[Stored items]
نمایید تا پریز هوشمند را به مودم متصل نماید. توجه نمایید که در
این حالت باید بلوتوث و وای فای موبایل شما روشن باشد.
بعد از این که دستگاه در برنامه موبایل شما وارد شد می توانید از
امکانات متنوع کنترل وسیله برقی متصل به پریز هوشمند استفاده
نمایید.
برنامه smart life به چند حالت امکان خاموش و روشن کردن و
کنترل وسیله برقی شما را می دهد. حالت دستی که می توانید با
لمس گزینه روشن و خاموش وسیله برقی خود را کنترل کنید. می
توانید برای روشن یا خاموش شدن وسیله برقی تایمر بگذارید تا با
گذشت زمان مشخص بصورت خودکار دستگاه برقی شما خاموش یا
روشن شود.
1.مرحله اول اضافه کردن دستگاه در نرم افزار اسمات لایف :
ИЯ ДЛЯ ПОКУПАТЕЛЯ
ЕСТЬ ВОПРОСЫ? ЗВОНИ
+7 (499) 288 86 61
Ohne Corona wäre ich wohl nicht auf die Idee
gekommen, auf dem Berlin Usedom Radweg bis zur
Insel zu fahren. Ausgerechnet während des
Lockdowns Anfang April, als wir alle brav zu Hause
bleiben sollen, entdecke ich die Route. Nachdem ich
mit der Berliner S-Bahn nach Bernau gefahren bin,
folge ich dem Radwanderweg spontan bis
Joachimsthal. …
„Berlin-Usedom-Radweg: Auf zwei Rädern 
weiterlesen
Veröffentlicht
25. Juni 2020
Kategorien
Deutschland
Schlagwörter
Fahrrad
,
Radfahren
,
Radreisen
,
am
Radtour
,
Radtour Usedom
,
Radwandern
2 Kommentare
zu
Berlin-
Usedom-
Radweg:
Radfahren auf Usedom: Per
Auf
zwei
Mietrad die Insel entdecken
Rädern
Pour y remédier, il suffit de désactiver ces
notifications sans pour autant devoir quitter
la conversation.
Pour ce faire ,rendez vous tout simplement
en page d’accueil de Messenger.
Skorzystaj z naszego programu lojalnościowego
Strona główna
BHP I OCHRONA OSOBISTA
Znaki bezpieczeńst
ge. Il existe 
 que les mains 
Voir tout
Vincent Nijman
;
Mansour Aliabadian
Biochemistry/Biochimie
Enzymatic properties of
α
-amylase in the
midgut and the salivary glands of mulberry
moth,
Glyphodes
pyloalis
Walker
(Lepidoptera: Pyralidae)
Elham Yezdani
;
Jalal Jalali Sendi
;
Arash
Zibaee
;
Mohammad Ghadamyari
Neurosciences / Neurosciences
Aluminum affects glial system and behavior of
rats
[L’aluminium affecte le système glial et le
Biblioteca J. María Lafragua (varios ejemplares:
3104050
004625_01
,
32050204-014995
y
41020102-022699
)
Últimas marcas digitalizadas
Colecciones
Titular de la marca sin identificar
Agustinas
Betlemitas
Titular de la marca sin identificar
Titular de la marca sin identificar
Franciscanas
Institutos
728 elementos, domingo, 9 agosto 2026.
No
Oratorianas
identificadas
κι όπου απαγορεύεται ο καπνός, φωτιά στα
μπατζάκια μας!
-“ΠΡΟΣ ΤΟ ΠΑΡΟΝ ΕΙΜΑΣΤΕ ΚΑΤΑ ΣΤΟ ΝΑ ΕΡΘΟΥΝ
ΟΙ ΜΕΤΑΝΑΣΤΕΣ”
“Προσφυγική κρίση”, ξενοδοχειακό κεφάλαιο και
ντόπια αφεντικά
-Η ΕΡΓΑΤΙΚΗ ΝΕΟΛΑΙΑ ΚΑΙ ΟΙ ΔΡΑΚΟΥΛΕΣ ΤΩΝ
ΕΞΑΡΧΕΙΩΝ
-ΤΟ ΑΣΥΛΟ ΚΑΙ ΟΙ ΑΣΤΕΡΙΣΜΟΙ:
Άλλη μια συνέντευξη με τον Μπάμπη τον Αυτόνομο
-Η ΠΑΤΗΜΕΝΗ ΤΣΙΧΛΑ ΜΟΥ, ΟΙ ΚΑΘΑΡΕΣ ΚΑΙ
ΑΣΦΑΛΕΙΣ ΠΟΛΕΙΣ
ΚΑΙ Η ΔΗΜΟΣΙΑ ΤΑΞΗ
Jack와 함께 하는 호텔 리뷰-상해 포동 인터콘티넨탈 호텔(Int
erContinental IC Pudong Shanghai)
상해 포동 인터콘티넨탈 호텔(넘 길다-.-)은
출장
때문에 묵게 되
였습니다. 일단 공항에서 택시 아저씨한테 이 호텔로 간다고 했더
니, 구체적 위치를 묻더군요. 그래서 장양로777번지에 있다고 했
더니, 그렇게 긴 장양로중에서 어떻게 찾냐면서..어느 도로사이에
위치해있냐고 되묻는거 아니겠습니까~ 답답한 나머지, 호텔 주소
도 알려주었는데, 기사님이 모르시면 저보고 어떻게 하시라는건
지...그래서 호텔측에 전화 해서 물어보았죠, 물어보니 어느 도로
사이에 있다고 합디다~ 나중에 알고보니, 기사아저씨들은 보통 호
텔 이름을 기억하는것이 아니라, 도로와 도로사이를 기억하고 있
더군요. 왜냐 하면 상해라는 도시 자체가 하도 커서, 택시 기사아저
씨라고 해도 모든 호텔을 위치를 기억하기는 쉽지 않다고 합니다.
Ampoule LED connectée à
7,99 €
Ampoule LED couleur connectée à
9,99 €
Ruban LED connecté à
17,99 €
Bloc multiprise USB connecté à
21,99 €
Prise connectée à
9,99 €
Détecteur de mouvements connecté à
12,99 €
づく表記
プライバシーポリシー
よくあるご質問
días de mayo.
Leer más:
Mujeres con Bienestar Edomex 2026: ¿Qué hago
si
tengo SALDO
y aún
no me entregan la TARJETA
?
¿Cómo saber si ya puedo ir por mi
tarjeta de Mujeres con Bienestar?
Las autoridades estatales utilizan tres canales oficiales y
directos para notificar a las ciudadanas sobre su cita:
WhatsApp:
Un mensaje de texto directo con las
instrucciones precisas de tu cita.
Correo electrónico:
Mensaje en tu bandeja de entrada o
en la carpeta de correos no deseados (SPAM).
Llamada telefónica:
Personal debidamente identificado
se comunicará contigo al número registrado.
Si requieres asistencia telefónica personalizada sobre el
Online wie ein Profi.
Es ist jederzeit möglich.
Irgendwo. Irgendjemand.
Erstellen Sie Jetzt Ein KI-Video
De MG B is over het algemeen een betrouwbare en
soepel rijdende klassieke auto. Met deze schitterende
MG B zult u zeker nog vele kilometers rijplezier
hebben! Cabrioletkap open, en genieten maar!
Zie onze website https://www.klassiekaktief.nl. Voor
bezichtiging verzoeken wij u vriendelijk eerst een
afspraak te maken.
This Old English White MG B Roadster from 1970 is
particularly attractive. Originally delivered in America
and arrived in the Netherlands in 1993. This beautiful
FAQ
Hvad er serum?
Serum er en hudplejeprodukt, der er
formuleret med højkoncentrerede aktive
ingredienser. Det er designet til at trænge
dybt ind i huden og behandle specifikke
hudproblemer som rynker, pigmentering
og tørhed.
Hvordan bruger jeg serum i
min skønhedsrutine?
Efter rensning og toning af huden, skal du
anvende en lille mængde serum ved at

> **What you will do**
Restate the data word for word.

> **Response to the task**
نمایید تا پریز هوشمند را به مودم متصل نماید. توجه نمایید که در
این حالت باید بلوتوث و وای فای موبایل شما روشن باشد.
بعد از این که دستگاه در برنامه موبایل شما وارد شد می توانید از
امکانات متنوع کنترل وسیله برقی متصل به پریز هوشمند استفاده
نمایید.
برنامه smart life به چند حالت امکان خاموش و روشن کردن و
کنترل وسیله برقی شما را می دهد. حالت دستی که می توانید با
لمس گزینه روشن و خاموش وسیله برقی خود را کنترل کنید. می
توانید برای روشن یا خاموش شدن وسیله برقی تایمر بگذارید تا با
گذشت زمان مشخص بصورت خودکار دستگاه برقی شما خاموش یا
روشن شود.
1.مرحله اول اضافه کردن دستگاه در نرم افزار اسمات لایف :
ИЯ ДЛЯ ПОКУПАТЕЛЯ
ЕСТЬ ВОПРОСЫ? ЗВОНИ
+7 (499) 288 86 61
Ohne Corona wäre ich wohl nicht auf die Idee
gekommen, auf dem Berlin Usedom Radweg bis zur
Insel zu fahren. Ausgerechnet während des
Lockdowns Anfang April, als wir alle brav zu Hause
bleiben sollen, entdecke ich die Route. Nachdem ich
mit der Berliner S-Bahn nach Bernau gefahren bin,
folge ich dem Radwanderweg spontan bis
Joachimsthal. …
„Berlin-Usedom-Radweg: Auf zwei Rädern 
weiterlesen
Veröffentlicht
25. Juni 2020
Kategorien
Deutschland
Schlagwörter
Fahrrad
,
Radfahren
,
Radreisen
,
am
Radtour
,
Radtour Usedom
,
Radwandern
2 Kommentare
zu
Berlin-
Usedom-
Radweg:
Radfahren auf Usedom: Per
Auf
zwei
Mietrad die Insel entdecken
Rädern
Pour y remédier, il suffit de désactiver ces
notifications sans pour autant devoir quitter
la conversation.
Pour ce faire ,rendez vous tout simplement
en page d’accueil de Messenger.
Skorzystaj z naszego programu lojalnościowego
Strona główna
BHP I OCHRONA OSOBISTA
Znaki bezpieczeńst
ge. Il existe 
 que les mains 
Voir tout
Vincent Nijman
;
Mansour Aliabadian
Biochemistry/Biochimie
Enzymatic properties of
α
-amylase in the
midgut and the salivary glands of mulberry
moth,
Glyphodes
pyloalis
Walker
(Lepidoptera: Pyralidae)
Elham Yezdani
;
Jalal Jalali Sendi
;
Arash
Zibaee
;
Mohammad Ghadamyari
Neurosciences / Neurosciences
Aluminum affects glial system and behavior of
rats
[L’aluminium affecte le système glial et le
Biblioteca J. María Lafragua (varios ejemplares:
3104050
004625_01
,
32050204-014995
y
41020102-022699
)
Últimas marcas digitalizadas
Colecciones
Titular de la marca sin identificar
Agustinas
Betlemitas
Titular de la marca sin identificar
Titular de la marca sin identificar
Franciscanas
Institutos
728 elementos, domingo, 9 agosto 2026.
No
Oratorianas
identificadas
κι όπου απαγορεύεται ο καπνός, φωτιά στα
μπατζάκια μας!
-“ΠΡΟΣ ΤΟ ΠΑΡΟΝ ΕΙΜΑΣΤΕ ΚΑΤΑ ΣΤΟ ΝΑ ΕΡΘΟΥΝ
ΟΙ ΜΕΤΑΝΑΣΤΕΣ”
“Προσφυγική κρίση”, ξενοδοχειακό κεφάλαιο και
ντόπια αφεντικά
-Η ΕΡΓΑΤΙΚΗ ΝΕΟΛΑΙΑ ΚΑΙ ΟΙ ΔΡΑΚΟΥΛΕΣ ΤΩΝ
ΕΞΑΡΧΕΙΩΝ
-ΤΟ ΑΣΥΛΟ ΚΑΙ ΟΙ ΑΣΤΕΡΙΣΜΟΙ:
Άλλη μια συνέντευξη με τον Μπάμπη τον Αυτόνομο
-Η ΠΑΤΗΜΕΝΗ ΤΣΙΧΛΑ ΜΟΥ, ΟΙ ΚΑΘΑΡΕΣ ΚΑΙ
ΑΣΦΑΛΕΙΣ ΠΟΛΕΙΣ
ΚΑΙ Η ΔΗΜΟΣΙΑ ΤΑΞΗ
Jack와 함께 하는 호텔 리뷰-상해 포동 인터콘티넨탈 호텔(Int
erContinental IC Pudong Shanghai)
상해 포동 인터콘티넨탈 호텔(넘 길다-.-)은
출장
때문에 묵게 되
였습니다. 일단 공항에서 택시 아저씨한테 이 호텔로 간다고 했더
니, 구체적 위치를 묻더군요. 그래서 장양로777번지에 있다고 했
더니, 그렇게 긴 장양로중에서 어떻게 찾냐면서..어느 도로사이에
위치해있냐고 되묻는거 아니겠습니까~ 답답한 나머지, 호텔 주소
도 알려주었는데, 기사님이 모르시면 저보고 어떻게 하시라는건
지...그래서 호텔측에 전화 해서 물어보았죠, 물어보니 어느 도로
사이에 있다고 합디다~ 나중에 알고보니, 기사아저씨들은 보통 호
텔 이름을 기억하는것이 아니라, 도로와 도로사이를 기억하고 있
더군요. 왜냐 하면 상해라는 도시 자체가 하도 커서, 택시 기사아저
씨라고 해도 모든 호텔을 위치를 기억하기는 쉽지 않다고 합니다.
Ampoule LED connectée à
7,99 €
Ampoule LED couleur connectée à
9,99 €
Ruban LED connecté à
17,99 €
Bloc multiprise USB connecté à
21,99 €
Prise connectée à
9,99 €
Détecteur de mouvements connecté à
12,99 €
づく表記
プライバシーポリシー
よくあるご質問
días de mayo.
Leer más:
Mujeres con Bienestar Edomex 2026: ¿Qué hago
si
tengo SALDO
y aún
no me entregan la TARJETA
?
¿Cómo saber si ya puedo ir por mi
tarjeta de Mujeres con Bienestar?
Las autoridades estatales utilizan tres canales oficiales y
directos para notificar a las ciudadanas sobre su cita:
WhatsApp:
Un mensaje de texto directo con las
instrucciones precisas de tu cita.
Correo electrónico:
Mensaje en tu bandeja de entrada o
en la carpeta de correos no deseados (SPAM).
Llamada telefónica:
Personal debidamente identificado
se comunicará contigo al número registrado.
Si requieres asistencia telefónica personalizada sobre el
Online wie ein Profi.
Es ist jederzeit möglich.
Irgendwo. Irgendjemand.
Erstellen Sie Jetzt Ein KI-Video
De MG B is over het algemeen een betrouwbare en
soepel rijdende klassieke auto. Met deze schitterende
MG B zult u zeker nog vele kilometers rijplezier
hebben! Cabrioletkap open, en genieten maar!
Zie onze website https://www.klassiekaktief.nl. Voor
bezichtiging verzoeken wij u vriendelijk eerst een
afspraak te maken.
This Old English White MG B Roadster from 1970 is
particularly attractive. Originally delivered in America
and arrived in the Netherlands in 1993. This beautiful
FAQ
Hvad er serum?
Serum er en hudplejeprodukt, der er
formuleret med højkoncentrerede aktive
ingredienser. Det er designet til at trænge
dybt ind i huden og behandle specifikke
hudproblemer som rynker, pigmentering
og tørhed.
Hvordan bruger jeg serum i
min skønhedsrutine?
Efter rensning og toning af huden, skal du
anvende en lille mængde serum ved at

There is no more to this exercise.